These days, it seems like pretty much every information technology is sold as a service. Why not smart grid applications?
That’s the latest vision of Verizon’s Internet of Things division, which has become far more aggressive in the past several years when it comes to developing services focused on several industries, including energy and utility companies. Other focuses include transportation and manufacturing.
This morning, the telecommunication giant is rolling out its latest batch of applications, sold under the Grid Wide Utility Solutions brand name. They include options for demand response, smart metering, outage management, distribution monitoring and other applications that promise to improve grid efficiency.
The services are available initially in the United States, home to about 147 million electric meters. There’s plenty of upside. As of this spring, slightly less than 52 million were considered “smart”, endowed with communications features that allow them to be managed remotely. That reality will inspire a major increase in spending on smart grid technologies over the next nine years: By 2024, annual revenue for the software and services to make this happen could reach $17.1bn, according to Navigant Research. That’s double what is being spent currently.
Verizon’s pitch: Utilities don’t need to own the computer servers and software themselves.
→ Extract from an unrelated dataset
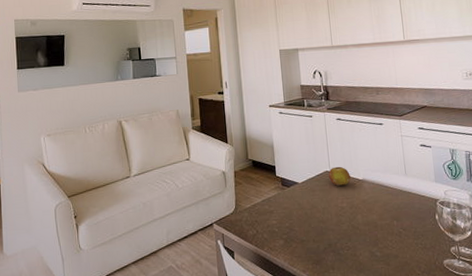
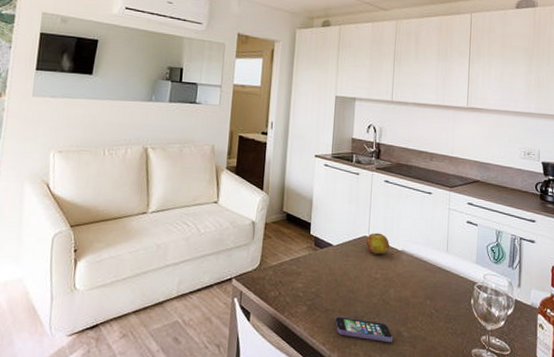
smartphone: none [311,245,368,263] -> present [335,316,394,342]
Instead, they can pay a monthly fee, per meter, that enables them to modernize their operations more quickly. And they can keep adding new features depending on the needs of customers in their service areas.
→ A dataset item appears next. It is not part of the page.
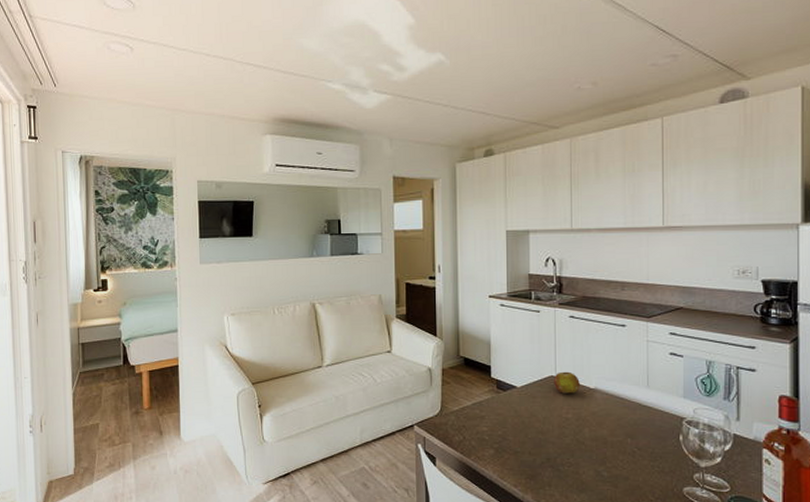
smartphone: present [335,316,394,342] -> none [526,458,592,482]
“As a result, utilities don’t have to swap out their entire meter population; they can start to solve the problem areas right now on a per-month, per-meter cost basis,” said Jay Olearain, director of business development for energy & utilities, IOT Connected Solutions, for Verizon.
Verizon has the vast communications and security infrastructure to pull this off, including cloud data centers where it can run the services on behalf of customers, sensors that collect the relevant data, and its expansive wireless network for keeping tabs on grid conditions in near real time.
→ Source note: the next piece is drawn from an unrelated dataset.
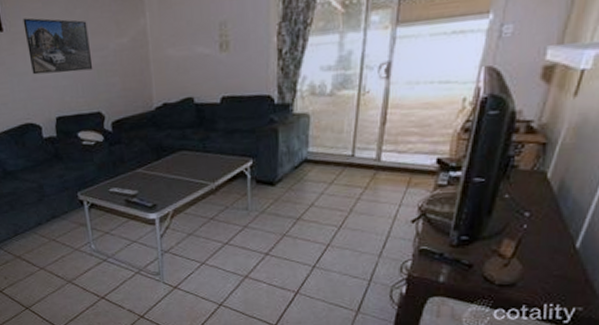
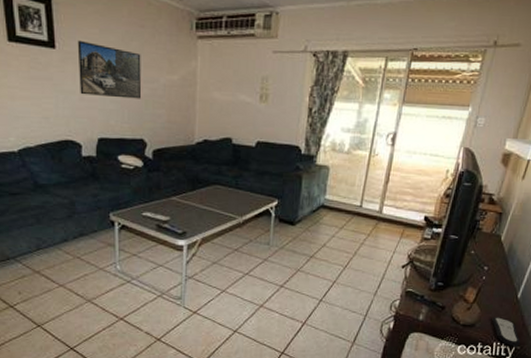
remote control: none [540,273,583,309] -> present [492,317,520,347]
“[Utilities] don’t have to stand up the network. They don’t have to own and operate the infrastructure. They don’t have to manage the software running the applications. They don’t have to do any of that,” Olearain said.
Verizon’s Internet of Things technologies and services generated about $165m in its second quarter. That’s just a small percentage of its current revenue but Verizon is investing heavily in solutions that can pick up the slack as growth in mobile phone subscriptions slows. Rival AT&T is also emphasizing IoT innovation: its approach is to help customers build proof-of-concept applications for energy efficiency and other sustainable business initiatives in its IoT Foundry.
Verizon already manages “millions” of devices across several industries. In the energy and utilities sector, the number of connections that Verizon manages grew 49 per cent last year. (It doesn’t reveal the exact number.)
Distributed renewables generation is one factor driving the uptick in better grid management solutions, Olearain acknowledged. Verizon predicts that by 2025, more than 10 per cent of electricity will be “microgenerated by consumers” and connected to the smart grid.
In a recent analysis of its IoT initiatives, Verizon suggests sensors can help utilities add a layer of intelligence with minimal “in flight” changes to critical infrastructure. Here’s an excerpt from the report: “Remote monitoring can spot problems more quickly while reducing the need to send engineers to inspect equipment at sites across the grid. IoT can also help cut energy theft by identifying potential discrepancies between supply and demand. And there’s cost avoidance, too. The company benefits from a more accurate view of capacity, demand, and supply so it can predict trends and invest more wisely.”
In the future, Verizon said it will extend similar sorts of services to water and natural gas utilities. “This is only the starting point,” Olearain said.
IoT initiatives across several sectors – including energy – could be responsible for driving up anywhere from $1tr to $11tr in economic value between now and 2020, according to research by organisations including Carbon War Room and the McKinsey Institute. Energy management and smart grid services such as the sort being rolled out by Verizon this week could eliminate up to two gigatons in carbon emissions, the data show.